Les dépenses militaires destinées à maintenir l'empire mondial de l'impérialisme américain et les paiements d'intérêts aux milliardaires de Wall Street étant considérés comme intouchables par les deux partis capitalistes, le seul moyen de procéder à des réductions de cette ampleur est de sabrer les programmes de services fondamentaux et d'éliminer pratiquement toutes les autres dépenses sociales nationales, notamment dans les domaines de l'éducation, de l'environnement, des soins de santé et des transports.
Trump n'a cité qu'une seule priorité budgétaire pour ses 100 premiers jours : la reconduction des réductions d'impôts pour les riches qu'il a fait adopter en 2017 et qui doivent expirer l'année prochaine. Ces réductions, qui se traduisent par des milliers de milliards dans les poches des super-riches, nécessiteront à elles seules des réductions de dépenses qui auront un effet dévastateur sur les programmes sociaux destinés à toutes les catégories de la classe ouvrière, en particulier les plus pauvres.
Trump a déjà indiqué qu'il s'agissait de sa principale priorité dans la composition même de son cabinet, dans lequel plus d'une douzaine de milliardaires ont été nommés à des postes de premier plan et à tous les postes importants liés à la politique économique et aux impôts.

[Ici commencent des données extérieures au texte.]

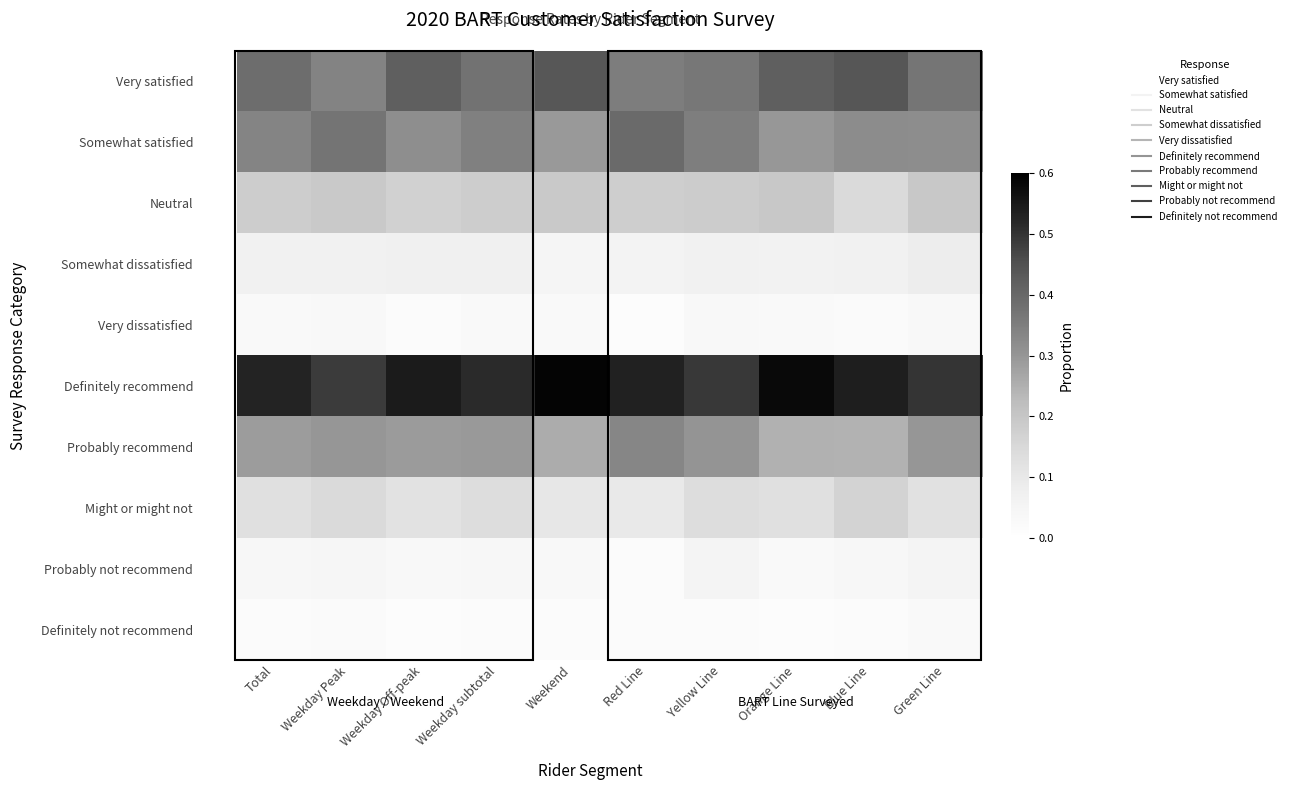

Which has a higher value, Green Line or Total?

Total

Ces objectifs de classe ne sont qu'à peine déguisés par des slogans nationalistes et populistes, particulièrement axés sur la question des droits de douane. Trump a affirmé que l'imposition de nouvelles taxes énormes sur les importations en provenance du Mexique, du Canada et de la Chine serait lucrative. « Cela va nous rendre riches », s'est-il vanté.
Se référant aux déficits commerciaux des États-Unis, il a déclaré : « Nous subventionnons le Canada à hauteur de plus de 100 milliards de dollars par an. Nous subventionnons le Mexique pour près de 300 milliards de dollars. Nous ne devrions pas – pourquoi subventionnons-nous ces pays ? Si nous devons les subventionner, laissons-les devenir des États. »
Ces propos ne sont pas que des élucubrations. Ils expriment l'appétit de conquête, d'annexion et d'enrichissement personnel qui caractérise l'impérialisme à l'agonie, et l'impérialisme américain en particulier.
La prosternation devant Trump de toutes les sections de la classe dirigeante, y compris le Parti démocrate et les médias bourgeois, ne fait que confirmer que c'est la classe ouvrière qui doit mener la lutte pour défendre les droits démocratiques et s'opposer au virage du capitalisme américain vers la dictature et la guerre mondiale.